The second type of impurity, when added to a semiconductor material, tends to compensate for its deficiency of 1 valence electron by acquiring an electron from its neighbor. Impurities of this type have only 3 valence electrons and are called trivalent impurities. Aluminum, indium, gallium, and boron are trivalent impurities. Because these materials accept 1 electron from the doped material, they are also called acceptor impurities.

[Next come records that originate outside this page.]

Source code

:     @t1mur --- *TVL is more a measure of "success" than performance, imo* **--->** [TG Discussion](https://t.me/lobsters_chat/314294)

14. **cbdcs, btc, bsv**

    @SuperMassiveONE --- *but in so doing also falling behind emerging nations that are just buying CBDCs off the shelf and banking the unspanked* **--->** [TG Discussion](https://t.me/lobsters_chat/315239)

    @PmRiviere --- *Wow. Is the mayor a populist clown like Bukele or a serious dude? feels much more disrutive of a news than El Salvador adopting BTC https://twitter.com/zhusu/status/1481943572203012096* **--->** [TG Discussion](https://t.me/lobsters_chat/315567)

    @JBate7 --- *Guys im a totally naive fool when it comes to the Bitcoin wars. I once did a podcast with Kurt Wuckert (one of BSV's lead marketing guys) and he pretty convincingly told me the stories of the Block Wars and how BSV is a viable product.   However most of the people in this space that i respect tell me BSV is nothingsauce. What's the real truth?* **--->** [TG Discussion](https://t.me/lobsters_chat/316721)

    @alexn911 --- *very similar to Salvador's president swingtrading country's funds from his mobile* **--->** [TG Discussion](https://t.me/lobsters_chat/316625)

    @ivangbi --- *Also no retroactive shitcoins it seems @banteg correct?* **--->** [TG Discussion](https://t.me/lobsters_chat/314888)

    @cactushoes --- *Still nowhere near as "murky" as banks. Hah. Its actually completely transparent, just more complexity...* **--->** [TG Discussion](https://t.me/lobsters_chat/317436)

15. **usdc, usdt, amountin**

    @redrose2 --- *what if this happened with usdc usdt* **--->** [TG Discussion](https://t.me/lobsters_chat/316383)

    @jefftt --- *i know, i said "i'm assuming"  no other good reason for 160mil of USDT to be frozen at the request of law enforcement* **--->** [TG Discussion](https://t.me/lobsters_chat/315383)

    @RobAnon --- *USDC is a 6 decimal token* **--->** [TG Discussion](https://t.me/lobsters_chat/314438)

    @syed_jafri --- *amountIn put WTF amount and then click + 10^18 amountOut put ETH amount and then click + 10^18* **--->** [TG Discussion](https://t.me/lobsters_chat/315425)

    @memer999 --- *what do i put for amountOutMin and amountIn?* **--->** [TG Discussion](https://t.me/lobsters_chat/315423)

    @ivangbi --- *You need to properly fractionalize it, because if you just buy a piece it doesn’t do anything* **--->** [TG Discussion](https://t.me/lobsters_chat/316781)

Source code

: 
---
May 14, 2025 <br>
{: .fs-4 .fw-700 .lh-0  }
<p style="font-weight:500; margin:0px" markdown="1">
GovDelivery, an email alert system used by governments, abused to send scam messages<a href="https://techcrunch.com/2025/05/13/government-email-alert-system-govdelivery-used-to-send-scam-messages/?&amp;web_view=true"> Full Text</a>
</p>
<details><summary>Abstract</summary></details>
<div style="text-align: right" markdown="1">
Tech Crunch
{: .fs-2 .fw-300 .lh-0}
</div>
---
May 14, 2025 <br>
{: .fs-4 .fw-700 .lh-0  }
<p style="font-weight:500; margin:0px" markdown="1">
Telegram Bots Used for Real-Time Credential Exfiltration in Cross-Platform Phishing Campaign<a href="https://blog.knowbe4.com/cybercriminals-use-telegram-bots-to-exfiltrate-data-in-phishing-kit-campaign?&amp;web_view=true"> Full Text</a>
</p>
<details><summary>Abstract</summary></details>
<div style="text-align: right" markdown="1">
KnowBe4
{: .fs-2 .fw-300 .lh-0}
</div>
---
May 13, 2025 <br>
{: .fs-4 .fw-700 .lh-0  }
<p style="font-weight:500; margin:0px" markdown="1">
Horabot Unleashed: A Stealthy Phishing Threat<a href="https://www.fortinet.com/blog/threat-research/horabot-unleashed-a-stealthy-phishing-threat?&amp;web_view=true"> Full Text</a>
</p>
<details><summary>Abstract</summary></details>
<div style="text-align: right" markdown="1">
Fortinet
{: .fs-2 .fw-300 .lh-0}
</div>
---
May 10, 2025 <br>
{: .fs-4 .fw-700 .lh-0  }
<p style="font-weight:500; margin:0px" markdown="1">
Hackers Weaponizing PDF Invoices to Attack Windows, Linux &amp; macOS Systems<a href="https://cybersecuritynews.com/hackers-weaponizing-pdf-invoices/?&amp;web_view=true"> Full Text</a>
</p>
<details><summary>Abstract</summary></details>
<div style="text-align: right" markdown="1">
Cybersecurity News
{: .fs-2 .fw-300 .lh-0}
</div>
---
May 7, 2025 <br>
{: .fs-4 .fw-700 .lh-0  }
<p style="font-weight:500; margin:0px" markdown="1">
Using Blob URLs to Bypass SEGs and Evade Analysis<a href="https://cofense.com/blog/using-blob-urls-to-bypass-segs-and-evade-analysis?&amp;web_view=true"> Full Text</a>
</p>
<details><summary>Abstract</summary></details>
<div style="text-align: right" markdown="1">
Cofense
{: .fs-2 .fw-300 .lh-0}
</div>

A trivalent (acceptor) impurity element can also be used to dope germanium. In this case, the impurity is 1 electron short of the required amount of electrons needed to establish covalent bonds with 4 neighboring atoms. Thus, in a single covalent bond, there will be only 1 electron instead of 2. This arrangement leaves a hole in that covalent bond. Figure 2 illustrates this theory by showing what happens when germanium is doped with an indium (In) atom. Notice, the indium atom in the figure is 1 electron short of the required amount of electrons needed to form covalent bonds with 4 neighboring atoms and, therefore, creates a hole in the structure. Gallium and boron, which are also trivalent impurities, exhibit these same characteristics when added to germanium. The holes can only be present in this type semiconductor when a trivalent impurity is used. Note that a hole carrier is not created by the removal of an electron from a neutral atom, but is created when a trivalent impurity enters into covalent bonds with a tetravalent (4 valence electrons) crystal structure. The holes in this type of semiconductor (p-type) are considered the majority carriers since they are present in the material in the greatest quantity. The electrons, on the other hand, are the minority carriers.

Current Flow in the p-type Material is by positive holes, instead of negative electrons. A hole moves from the positive terminal of the p-material to the negative terminal. Electrons from the external circuit enter the negative terminal of the material and fill holes in the vicinity of this terminal. At the positive terminal, electrons are removed from the covalent bonds, thus creating new holes. This process continues as the steady stream of holes (hole current) moves toward the negative terminal.

Notice in both n-type and p-type materials, current flow in the external circuit consists of electrons moving out of the negative terminal of the battery and into the positive terminal of the battery. Hole flow, on the other hand, only exists within the material itself.